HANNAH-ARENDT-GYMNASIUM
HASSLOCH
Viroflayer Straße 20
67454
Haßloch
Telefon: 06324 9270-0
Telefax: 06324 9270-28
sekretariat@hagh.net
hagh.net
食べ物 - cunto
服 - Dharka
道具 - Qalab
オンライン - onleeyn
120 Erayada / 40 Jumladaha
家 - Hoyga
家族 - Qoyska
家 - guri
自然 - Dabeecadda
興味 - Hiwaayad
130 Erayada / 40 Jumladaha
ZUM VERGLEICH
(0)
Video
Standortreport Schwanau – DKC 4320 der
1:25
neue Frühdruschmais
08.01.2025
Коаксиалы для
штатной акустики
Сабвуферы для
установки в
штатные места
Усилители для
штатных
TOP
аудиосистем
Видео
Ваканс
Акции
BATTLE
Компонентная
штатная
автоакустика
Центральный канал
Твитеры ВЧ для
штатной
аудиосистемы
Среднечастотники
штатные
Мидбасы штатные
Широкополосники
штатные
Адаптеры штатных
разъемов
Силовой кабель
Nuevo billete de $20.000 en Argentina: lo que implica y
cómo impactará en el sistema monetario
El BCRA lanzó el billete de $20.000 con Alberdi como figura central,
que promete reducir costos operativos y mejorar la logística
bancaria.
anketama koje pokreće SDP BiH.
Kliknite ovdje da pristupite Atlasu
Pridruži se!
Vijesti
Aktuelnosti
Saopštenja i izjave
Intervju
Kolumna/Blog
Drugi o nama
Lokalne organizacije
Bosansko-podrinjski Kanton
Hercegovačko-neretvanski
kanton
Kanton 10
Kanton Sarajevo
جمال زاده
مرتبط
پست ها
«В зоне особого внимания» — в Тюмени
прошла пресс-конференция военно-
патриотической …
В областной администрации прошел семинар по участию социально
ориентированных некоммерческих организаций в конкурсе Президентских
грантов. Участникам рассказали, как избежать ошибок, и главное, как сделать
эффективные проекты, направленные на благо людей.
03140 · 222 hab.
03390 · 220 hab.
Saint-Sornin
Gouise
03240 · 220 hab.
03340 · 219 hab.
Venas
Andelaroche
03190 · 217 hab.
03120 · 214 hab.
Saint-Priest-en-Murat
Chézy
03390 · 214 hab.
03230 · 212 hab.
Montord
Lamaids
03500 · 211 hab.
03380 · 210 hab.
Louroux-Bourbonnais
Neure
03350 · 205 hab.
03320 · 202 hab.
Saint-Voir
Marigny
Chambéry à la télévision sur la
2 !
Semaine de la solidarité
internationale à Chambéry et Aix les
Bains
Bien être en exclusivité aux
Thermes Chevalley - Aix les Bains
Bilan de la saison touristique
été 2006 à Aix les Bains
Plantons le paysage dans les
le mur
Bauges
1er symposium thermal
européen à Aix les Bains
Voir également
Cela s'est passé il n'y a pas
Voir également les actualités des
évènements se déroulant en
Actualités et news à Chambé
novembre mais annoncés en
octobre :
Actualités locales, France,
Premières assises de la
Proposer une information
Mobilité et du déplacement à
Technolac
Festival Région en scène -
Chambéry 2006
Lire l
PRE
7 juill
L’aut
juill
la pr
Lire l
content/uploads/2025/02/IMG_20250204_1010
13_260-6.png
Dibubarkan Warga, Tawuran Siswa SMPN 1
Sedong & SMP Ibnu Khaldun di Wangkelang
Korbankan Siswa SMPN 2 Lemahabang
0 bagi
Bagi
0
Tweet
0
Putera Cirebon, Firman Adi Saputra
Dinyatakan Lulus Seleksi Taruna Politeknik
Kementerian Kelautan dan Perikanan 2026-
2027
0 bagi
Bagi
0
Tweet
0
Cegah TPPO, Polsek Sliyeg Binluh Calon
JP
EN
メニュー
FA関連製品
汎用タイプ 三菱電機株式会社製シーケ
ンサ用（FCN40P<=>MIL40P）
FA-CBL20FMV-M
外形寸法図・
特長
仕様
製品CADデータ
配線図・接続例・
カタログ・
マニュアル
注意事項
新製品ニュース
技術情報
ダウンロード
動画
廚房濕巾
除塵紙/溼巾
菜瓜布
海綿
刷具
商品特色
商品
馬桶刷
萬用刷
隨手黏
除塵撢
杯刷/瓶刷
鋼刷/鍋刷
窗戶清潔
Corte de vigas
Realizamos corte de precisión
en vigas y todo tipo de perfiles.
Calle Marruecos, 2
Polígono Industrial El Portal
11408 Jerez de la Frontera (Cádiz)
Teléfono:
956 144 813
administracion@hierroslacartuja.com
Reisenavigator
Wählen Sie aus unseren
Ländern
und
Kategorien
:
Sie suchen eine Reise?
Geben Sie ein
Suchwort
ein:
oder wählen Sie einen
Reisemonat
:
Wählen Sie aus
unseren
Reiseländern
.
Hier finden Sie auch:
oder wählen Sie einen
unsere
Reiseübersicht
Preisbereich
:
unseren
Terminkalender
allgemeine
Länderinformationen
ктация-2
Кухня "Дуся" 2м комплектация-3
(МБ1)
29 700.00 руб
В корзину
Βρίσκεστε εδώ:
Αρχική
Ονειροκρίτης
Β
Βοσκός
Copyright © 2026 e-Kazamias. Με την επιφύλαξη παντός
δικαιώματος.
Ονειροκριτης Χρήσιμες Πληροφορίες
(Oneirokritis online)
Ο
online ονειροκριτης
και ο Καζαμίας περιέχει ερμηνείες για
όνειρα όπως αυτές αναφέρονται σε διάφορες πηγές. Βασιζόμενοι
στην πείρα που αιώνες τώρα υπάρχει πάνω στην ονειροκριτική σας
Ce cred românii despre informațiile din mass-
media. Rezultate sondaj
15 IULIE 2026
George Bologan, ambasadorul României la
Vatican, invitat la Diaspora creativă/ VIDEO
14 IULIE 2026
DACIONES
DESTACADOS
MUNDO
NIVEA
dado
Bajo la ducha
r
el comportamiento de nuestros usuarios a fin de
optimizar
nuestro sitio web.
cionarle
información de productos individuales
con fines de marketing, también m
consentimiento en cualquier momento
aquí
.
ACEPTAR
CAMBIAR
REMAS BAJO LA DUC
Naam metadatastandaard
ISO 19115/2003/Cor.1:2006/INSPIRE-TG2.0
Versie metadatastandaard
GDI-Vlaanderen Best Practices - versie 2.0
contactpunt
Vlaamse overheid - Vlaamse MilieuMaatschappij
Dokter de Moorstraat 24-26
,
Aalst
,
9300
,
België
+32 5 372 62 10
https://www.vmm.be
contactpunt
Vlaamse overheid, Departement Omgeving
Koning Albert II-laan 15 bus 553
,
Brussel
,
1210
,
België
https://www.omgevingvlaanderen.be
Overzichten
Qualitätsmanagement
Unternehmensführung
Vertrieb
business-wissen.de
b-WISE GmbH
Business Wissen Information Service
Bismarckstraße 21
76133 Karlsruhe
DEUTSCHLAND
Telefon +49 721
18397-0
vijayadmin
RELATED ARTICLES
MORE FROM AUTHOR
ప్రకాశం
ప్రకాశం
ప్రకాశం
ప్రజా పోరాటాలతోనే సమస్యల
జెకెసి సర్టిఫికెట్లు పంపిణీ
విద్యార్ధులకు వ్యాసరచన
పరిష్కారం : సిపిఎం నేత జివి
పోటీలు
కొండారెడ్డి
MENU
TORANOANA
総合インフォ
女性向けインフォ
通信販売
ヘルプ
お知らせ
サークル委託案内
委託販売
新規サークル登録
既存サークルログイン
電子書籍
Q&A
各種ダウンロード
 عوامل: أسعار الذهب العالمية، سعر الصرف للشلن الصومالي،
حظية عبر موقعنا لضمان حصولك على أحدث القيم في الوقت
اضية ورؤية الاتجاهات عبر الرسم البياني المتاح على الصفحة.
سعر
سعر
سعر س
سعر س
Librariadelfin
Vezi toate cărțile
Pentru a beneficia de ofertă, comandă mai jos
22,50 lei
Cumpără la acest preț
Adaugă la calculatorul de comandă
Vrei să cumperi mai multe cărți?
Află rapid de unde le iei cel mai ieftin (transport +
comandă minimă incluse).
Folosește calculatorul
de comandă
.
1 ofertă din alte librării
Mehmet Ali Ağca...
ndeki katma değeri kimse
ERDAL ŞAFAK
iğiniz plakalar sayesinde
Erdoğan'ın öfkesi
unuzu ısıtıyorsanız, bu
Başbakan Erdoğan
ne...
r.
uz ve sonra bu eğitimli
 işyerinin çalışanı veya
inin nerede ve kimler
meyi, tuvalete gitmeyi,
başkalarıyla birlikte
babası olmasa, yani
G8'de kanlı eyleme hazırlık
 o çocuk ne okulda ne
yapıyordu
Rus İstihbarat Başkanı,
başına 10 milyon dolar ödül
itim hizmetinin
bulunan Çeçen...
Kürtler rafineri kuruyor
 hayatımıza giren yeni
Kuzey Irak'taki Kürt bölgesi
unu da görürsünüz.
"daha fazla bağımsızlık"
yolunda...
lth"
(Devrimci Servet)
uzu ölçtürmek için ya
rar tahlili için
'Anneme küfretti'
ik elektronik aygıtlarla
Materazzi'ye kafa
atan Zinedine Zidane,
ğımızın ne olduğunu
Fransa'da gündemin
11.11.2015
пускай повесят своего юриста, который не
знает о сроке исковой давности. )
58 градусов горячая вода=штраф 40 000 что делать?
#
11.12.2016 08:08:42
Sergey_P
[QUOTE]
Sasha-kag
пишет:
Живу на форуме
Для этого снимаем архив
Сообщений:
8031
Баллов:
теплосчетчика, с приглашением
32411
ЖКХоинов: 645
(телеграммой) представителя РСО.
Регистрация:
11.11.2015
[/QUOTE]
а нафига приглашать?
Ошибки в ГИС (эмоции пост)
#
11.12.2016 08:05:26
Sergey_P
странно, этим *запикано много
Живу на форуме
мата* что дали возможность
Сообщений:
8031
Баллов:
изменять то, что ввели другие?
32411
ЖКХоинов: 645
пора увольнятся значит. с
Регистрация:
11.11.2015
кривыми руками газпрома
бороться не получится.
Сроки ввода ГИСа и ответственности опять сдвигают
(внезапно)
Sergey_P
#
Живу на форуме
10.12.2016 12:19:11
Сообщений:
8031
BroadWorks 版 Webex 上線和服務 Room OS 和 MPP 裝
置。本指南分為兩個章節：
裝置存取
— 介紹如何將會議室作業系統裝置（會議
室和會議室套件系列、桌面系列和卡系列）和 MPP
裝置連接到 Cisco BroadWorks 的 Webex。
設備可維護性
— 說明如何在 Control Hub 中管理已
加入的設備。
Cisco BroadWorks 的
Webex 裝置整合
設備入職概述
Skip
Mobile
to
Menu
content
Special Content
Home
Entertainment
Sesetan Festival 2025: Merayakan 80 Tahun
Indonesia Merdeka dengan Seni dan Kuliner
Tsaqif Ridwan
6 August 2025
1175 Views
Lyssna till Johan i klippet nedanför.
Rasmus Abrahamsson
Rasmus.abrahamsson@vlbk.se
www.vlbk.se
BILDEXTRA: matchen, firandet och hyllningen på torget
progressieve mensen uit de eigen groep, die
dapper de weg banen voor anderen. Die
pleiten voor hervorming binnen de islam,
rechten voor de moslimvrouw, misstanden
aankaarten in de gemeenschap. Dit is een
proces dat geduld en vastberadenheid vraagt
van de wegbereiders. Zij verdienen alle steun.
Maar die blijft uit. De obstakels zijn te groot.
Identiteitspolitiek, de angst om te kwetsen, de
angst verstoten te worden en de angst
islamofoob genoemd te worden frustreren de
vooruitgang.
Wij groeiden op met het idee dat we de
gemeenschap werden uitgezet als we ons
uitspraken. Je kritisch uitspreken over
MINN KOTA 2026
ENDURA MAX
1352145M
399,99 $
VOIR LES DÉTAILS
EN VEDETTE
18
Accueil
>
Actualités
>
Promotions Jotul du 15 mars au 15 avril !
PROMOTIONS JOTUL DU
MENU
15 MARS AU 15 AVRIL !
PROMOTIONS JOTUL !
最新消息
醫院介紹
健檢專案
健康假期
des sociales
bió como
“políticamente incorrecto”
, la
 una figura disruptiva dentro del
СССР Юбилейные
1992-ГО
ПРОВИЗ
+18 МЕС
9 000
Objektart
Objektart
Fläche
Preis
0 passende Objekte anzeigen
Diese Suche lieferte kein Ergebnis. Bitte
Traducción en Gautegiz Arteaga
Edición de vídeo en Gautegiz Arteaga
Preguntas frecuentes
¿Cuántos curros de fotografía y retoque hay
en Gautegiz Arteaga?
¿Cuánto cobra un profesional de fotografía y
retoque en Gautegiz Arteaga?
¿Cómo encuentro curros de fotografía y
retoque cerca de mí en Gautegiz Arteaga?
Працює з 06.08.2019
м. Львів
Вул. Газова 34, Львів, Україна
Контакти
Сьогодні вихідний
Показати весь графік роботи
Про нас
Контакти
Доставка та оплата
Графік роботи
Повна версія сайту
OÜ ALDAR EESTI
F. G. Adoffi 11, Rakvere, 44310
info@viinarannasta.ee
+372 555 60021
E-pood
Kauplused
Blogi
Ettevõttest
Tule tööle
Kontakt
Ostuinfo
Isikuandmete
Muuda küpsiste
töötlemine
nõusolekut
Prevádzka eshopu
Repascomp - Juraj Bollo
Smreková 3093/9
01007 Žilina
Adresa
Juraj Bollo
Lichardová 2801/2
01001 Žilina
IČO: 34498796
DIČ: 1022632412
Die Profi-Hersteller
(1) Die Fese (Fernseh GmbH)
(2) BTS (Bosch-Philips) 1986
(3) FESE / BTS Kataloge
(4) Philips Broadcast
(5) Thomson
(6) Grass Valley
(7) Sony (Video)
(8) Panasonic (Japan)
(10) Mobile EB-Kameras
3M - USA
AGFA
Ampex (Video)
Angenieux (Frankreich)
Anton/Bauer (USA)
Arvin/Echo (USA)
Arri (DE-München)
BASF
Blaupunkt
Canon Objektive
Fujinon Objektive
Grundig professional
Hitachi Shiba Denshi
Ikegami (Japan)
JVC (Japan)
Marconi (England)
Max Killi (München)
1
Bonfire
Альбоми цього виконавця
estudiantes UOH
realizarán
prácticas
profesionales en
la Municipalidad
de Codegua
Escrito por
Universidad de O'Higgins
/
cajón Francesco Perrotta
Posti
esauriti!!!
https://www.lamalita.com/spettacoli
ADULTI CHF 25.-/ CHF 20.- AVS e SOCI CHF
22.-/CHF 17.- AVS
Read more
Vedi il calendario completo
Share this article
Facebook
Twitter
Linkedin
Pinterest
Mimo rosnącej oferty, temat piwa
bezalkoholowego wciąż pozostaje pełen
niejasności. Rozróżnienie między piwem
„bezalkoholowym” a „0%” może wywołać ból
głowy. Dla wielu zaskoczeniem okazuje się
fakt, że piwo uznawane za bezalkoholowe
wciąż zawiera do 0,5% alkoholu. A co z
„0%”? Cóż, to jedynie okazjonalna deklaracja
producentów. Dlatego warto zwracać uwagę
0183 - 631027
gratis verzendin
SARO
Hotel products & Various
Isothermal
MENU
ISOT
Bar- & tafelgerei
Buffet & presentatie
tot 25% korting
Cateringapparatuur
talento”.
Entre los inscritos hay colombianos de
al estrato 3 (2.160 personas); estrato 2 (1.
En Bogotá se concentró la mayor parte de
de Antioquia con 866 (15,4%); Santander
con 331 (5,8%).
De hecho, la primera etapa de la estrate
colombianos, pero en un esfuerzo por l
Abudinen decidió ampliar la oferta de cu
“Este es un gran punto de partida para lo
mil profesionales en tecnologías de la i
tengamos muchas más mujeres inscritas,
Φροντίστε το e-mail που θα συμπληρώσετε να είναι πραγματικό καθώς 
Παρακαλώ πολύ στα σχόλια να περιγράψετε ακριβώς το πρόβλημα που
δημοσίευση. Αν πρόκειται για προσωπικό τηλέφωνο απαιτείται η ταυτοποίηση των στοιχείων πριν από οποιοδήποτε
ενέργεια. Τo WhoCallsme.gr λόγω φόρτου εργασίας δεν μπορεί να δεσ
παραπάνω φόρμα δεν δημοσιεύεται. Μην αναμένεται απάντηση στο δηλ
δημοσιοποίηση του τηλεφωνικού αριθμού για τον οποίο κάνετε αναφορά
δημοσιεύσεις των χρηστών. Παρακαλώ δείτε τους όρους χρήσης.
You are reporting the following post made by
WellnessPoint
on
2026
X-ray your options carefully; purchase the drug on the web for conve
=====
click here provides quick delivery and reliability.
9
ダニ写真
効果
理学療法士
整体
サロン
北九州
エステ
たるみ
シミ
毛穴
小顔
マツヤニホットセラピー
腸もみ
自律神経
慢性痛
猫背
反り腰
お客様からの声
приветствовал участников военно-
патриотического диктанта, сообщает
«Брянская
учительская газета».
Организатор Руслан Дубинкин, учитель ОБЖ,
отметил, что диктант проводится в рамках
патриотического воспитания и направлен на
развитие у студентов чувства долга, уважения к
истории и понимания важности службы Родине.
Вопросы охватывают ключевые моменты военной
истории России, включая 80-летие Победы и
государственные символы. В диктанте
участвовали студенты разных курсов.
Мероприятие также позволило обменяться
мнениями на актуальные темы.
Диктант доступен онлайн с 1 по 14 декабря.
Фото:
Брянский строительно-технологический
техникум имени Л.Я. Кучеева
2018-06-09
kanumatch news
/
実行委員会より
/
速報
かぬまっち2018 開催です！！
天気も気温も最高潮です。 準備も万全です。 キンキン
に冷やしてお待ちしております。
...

========

- _Activity_:
Please show each line in the listing above that contains the word "retoque".

- _Solution to this task_:
¿Cuántos curros de fotografía y retoque hay
retoque en Gautegiz Arteaga?
retoque cerca de mí en Gautegiz Arteaga?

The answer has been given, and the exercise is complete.